● **INSTRUCTIONS FOR THE TASK**
Rewrite the data from its first line through the line that contains "Buitenspellen", swapping "Constructie" for "Techniek" and keeping everything else unchanged.

● **Stored data entries**

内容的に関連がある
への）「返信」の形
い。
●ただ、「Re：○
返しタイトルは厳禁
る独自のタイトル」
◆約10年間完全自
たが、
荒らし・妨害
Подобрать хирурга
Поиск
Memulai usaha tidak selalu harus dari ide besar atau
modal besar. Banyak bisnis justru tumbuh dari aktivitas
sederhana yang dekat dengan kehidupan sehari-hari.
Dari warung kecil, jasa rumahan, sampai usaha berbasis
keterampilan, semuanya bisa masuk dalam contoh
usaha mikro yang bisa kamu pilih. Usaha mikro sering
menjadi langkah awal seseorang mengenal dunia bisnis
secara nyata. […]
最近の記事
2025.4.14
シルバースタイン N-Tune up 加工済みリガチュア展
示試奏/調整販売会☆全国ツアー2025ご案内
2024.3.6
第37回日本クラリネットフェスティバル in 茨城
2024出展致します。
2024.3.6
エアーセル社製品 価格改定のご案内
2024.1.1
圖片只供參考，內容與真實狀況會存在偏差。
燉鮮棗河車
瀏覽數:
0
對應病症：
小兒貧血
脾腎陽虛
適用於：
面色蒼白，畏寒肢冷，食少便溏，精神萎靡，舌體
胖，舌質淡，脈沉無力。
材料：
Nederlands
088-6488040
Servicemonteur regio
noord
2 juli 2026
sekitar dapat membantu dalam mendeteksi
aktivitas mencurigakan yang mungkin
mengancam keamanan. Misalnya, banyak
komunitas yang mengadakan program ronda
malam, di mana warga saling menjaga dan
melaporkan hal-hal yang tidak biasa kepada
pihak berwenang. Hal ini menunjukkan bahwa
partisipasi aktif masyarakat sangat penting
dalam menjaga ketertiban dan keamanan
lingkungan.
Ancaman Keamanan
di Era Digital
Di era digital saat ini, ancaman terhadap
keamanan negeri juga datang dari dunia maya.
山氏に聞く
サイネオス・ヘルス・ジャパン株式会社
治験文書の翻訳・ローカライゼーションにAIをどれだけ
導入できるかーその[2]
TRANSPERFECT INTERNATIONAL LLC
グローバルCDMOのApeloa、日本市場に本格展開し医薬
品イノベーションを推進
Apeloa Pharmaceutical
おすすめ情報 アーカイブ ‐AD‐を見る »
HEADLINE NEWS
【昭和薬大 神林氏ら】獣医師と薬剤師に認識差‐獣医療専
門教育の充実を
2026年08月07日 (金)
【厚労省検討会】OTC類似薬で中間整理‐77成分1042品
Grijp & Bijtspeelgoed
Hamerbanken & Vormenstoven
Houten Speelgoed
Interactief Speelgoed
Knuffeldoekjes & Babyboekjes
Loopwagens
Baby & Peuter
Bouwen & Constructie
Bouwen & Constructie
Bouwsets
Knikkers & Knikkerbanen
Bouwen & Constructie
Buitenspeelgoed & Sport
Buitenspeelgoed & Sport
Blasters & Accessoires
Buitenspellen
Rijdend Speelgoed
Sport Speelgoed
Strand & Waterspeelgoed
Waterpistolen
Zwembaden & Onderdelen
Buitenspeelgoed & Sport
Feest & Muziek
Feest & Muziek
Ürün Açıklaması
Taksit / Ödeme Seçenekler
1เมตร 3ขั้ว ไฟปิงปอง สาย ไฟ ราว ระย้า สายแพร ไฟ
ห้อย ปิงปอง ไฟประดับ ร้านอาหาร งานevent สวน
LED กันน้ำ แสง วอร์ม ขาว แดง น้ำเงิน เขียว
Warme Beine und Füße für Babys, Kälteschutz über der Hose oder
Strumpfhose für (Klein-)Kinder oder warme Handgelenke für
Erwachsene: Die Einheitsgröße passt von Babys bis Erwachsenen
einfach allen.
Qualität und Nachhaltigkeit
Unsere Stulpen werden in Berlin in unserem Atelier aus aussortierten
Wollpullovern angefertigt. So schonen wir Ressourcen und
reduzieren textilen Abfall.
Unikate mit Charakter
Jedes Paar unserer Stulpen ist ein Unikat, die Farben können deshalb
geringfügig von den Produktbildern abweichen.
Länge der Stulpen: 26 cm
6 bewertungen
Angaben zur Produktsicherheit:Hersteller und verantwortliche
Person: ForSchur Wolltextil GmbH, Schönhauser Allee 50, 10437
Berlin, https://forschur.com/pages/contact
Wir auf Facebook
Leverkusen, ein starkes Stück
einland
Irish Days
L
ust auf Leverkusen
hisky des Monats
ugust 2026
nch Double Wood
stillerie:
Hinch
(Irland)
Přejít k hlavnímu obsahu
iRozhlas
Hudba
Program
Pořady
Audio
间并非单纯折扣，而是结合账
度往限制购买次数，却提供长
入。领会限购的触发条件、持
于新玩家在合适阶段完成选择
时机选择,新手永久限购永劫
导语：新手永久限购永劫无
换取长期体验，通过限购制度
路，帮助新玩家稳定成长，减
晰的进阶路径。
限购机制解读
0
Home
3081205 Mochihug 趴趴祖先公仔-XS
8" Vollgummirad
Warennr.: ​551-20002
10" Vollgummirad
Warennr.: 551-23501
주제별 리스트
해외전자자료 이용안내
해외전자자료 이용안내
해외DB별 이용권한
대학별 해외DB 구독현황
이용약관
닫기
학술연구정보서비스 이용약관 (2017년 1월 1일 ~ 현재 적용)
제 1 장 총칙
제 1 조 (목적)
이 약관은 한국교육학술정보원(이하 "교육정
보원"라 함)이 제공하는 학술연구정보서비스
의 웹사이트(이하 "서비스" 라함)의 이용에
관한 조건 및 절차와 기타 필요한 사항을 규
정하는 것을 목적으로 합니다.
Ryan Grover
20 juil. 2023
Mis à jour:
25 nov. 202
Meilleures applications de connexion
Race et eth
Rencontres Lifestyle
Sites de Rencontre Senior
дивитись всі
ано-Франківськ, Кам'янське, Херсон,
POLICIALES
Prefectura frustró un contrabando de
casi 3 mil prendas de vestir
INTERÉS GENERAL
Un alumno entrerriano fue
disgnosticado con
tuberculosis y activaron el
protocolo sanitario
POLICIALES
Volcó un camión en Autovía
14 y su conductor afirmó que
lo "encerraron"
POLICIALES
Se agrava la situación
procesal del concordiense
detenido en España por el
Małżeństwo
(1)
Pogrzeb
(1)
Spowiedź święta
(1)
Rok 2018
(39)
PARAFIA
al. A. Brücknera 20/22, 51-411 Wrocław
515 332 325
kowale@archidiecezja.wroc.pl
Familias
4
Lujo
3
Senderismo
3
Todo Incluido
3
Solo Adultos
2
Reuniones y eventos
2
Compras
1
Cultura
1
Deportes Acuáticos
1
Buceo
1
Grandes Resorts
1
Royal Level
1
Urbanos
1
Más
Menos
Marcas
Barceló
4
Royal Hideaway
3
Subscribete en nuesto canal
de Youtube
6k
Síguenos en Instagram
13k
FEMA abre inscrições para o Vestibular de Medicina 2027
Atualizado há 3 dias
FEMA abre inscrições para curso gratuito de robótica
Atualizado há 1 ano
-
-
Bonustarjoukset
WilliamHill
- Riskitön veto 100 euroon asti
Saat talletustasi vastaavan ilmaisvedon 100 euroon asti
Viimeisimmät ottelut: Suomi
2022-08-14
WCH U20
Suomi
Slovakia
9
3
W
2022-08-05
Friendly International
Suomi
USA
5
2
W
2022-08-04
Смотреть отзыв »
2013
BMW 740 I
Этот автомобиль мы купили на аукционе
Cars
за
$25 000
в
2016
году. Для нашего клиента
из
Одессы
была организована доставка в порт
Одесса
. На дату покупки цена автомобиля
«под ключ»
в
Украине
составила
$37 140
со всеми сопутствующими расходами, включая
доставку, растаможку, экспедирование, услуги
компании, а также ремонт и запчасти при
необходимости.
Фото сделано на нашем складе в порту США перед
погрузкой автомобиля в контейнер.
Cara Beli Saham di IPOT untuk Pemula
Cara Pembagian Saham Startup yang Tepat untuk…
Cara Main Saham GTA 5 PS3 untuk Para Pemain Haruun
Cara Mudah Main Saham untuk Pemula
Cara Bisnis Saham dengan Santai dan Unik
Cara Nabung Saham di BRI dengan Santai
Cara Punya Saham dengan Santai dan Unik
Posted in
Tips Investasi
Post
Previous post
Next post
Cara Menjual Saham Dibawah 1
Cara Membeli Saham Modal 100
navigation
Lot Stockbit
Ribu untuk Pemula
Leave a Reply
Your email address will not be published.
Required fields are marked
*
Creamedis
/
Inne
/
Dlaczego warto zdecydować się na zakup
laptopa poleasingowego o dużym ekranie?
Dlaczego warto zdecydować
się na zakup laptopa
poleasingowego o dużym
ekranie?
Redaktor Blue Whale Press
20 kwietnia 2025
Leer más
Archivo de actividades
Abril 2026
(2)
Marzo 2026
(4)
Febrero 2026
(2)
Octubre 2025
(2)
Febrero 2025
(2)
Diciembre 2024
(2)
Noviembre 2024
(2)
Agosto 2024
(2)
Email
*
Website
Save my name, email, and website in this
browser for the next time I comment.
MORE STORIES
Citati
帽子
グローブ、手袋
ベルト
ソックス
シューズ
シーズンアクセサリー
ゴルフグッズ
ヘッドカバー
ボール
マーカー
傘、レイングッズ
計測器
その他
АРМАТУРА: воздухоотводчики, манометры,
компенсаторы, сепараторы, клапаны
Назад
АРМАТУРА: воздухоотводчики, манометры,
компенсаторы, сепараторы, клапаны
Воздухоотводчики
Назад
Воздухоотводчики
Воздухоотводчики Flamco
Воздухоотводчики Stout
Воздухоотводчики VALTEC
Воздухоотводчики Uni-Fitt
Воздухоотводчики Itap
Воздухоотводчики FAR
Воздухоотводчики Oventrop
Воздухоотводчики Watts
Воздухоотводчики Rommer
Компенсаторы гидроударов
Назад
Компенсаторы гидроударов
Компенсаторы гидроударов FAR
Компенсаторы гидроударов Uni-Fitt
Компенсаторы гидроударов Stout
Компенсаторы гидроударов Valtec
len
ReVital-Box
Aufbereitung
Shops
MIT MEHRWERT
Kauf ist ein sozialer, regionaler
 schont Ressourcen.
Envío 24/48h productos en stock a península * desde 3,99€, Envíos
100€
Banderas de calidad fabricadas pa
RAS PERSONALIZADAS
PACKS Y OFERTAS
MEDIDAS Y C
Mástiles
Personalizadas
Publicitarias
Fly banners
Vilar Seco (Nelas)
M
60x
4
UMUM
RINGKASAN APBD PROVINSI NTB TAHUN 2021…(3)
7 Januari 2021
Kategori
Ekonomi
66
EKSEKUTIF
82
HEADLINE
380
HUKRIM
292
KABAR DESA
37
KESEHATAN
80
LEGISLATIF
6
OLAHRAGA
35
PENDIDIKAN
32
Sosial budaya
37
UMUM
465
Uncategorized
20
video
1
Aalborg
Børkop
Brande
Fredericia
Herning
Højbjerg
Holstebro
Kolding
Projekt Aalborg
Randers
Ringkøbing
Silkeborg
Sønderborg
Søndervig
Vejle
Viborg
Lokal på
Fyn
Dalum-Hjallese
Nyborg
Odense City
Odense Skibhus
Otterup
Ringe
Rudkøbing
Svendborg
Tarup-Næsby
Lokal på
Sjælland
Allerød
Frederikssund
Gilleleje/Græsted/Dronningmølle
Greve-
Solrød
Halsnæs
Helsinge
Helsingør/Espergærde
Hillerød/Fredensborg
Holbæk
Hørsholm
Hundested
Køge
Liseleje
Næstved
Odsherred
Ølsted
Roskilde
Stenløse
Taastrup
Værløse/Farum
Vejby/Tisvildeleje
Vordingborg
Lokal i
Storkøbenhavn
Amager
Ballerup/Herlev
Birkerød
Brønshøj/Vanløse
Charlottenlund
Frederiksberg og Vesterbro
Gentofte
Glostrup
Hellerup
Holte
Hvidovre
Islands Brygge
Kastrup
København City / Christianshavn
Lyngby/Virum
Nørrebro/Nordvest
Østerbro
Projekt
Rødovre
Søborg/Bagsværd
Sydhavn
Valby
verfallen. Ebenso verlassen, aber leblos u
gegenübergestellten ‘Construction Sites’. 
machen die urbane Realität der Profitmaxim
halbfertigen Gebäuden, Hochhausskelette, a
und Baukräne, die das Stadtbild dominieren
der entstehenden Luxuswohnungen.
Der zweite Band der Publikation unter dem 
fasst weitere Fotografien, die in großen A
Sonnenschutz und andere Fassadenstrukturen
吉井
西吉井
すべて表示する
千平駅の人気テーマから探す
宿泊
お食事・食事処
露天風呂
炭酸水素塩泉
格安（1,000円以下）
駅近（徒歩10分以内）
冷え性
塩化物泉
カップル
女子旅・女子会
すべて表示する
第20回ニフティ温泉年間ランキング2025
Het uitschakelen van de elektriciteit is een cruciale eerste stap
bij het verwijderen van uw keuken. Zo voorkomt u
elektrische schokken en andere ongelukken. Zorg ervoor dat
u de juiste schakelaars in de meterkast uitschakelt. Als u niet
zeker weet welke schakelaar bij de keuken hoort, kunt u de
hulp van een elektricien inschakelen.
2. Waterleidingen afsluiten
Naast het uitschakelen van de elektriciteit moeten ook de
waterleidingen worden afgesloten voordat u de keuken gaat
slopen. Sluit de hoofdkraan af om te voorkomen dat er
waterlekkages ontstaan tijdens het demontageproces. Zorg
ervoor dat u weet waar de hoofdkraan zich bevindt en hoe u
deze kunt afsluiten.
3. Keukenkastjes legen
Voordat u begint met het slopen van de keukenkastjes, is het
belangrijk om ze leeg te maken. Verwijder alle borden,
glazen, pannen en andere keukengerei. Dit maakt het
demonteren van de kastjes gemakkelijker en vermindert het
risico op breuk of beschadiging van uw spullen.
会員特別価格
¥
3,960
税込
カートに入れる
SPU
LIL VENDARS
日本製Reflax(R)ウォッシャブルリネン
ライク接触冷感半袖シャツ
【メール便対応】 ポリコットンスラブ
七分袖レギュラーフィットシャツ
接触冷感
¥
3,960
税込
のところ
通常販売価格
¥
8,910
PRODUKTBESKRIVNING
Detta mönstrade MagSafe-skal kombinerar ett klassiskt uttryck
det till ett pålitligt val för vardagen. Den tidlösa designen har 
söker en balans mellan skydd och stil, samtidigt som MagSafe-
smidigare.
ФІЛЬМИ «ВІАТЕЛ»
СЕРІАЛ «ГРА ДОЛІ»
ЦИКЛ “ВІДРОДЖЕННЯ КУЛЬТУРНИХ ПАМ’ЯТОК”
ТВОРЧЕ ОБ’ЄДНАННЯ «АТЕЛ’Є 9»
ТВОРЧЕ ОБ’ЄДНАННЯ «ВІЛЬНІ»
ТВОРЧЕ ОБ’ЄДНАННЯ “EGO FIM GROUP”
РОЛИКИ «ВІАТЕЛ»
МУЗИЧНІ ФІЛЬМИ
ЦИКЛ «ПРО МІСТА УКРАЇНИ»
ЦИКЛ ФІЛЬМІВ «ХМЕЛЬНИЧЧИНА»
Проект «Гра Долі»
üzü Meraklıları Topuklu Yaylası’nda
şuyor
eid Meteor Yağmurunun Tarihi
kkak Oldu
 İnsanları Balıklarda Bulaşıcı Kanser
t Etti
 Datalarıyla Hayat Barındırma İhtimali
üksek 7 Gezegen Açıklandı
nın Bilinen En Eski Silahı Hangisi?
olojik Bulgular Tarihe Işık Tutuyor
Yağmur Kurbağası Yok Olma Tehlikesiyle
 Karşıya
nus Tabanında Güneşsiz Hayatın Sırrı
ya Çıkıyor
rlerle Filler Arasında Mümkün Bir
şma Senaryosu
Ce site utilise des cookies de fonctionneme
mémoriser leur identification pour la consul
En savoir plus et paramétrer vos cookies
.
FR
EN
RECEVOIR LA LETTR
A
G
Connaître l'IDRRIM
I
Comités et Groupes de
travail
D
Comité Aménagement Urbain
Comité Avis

● **EXERCISE SOLUTION**
内容的に関連がある
への）「返信」の形
い。
●ただ、「Re：○
返しタイトルは厳禁
る独自のタイトル」
◆約10年間完全自
たが、
荒らし・妨害
Подобрать хирурга
Поиск
Memulai usaha tidak selalu harus dari ide besar atau
modal besar. Banyak bisnis justru tumbuh dari aktivitas
sederhana yang dekat dengan kehidupan sehari-hari.
Dari warung kecil, jasa rumahan, sampai usaha berbasis
keterampilan, semuanya bisa masuk dalam contoh
usaha mikro yang bisa kamu pilih. Usaha mikro sering
menjadi langkah awal seseorang mengenal dunia bisnis
secara nyata. […]
最近の記事
2025.4.14
シルバースタイン N-Tune up 加工済みリガチュア展
示試奏/調整販売会☆全国ツアー2025ご案内
2024.3.6
第37回日本クラリネットフェスティバル in 茨城
2024出展致します。
2024.3.6
エアーセル社製品 価格改定のご案内
2024.1.1
圖片只供參考，內容與真實狀況會存在偏差。
燉鮮棗河車
瀏覽數:
0
對應病症：
小兒貧血
脾腎陽虛
適用於：
面色蒼白，畏寒肢冷，食少便溏，精神萎靡，舌體
胖，舌質淡，脈沉無力。
材料：
Nederlands
088-6488040
Servicemonteur regio
noord
2 juli 2026
sekitar dapat membantu dalam mendeteksi
aktivitas mencurigakan yang mungkin
mengancam keamanan. Misalnya, banyak
komunitas yang mengadakan program ronda
malam, di mana warga saling menjaga dan
melaporkan hal-hal yang tidak biasa kepada
pihak berwenang. Hal ini menunjukkan bahwa
partisipasi aktif masyarakat sangat penting
dalam menjaga ketertiban dan keamanan
lingkungan.
Ancaman Keamanan
di Era Digital
Di era digital saat ini, ancaman terhadap
keamanan negeri juga datang dari dunia maya.
山氏に聞く
サイネオス・ヘルス・ジャパン株式会社
治験文書の翻訳・ローカライゼーションにAIをどれだけ
導入できるかーその[2]
TRANSPERFECT INTERNATIONAL LLC
グローバルCDMOのApeloa、日本市場に本格展開し医薬
品イノベーションを推進
Apeloa Pharmaceutical
おすすめ情報 アーカイブ ‐AD‐を見る »
HEADLINE NEWS
【昭和薬大 神林氏ら】獣医師と薬剤師に認識差‐獣医療専
門教育の充実を
2026年08月07日 (金)
【厚労省検討会】OTC類似薬で中間整理‐77成分1042品
Grijp & Bijtspeelgoed
Hamerbanken & Vormenstoven
Houten Speelgoed
Interactief Speelgoed
Knuffeldoekjes & Babyboekjes
Loopwagens
Baby & Peuter
Bouwen & Techniek
Bouwen & Techniek
Bouwsets
Knikkers & Knikkerbanen
Bouwen & Techniek
Buitenspeelgoed & Sport
Buitenspeelgoed & Sport
Blasters & Accessoires
Buitenspellen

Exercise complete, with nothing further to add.